Task brief: Answer with nothing but the number of lines in the listing below that contain "Avalon".
Exercise inputs section start
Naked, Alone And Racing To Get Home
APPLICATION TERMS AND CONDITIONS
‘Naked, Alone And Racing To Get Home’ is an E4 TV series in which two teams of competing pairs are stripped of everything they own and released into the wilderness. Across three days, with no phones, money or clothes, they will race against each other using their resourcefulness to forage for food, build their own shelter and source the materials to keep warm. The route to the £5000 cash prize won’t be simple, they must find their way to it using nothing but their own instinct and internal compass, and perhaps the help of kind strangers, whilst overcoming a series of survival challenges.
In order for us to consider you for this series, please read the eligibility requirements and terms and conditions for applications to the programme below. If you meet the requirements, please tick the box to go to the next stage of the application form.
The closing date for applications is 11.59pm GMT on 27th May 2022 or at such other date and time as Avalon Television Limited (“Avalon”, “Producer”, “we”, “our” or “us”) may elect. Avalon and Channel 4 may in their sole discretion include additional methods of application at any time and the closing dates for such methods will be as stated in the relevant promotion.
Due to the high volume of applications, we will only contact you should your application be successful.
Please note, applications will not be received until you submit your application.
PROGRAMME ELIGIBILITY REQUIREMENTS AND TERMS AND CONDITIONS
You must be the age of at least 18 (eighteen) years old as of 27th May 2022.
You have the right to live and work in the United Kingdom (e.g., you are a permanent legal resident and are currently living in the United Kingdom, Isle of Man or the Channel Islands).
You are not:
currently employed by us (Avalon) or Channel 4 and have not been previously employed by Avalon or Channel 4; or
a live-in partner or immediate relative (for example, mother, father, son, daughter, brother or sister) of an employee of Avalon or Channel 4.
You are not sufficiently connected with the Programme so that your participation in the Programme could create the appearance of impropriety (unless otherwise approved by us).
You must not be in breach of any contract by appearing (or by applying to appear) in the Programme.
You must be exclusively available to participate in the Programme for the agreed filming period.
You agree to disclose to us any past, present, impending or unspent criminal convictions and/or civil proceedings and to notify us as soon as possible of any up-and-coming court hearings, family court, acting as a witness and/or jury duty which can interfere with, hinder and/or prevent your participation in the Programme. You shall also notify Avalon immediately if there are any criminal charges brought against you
Exercise inputs section end
Task response: 4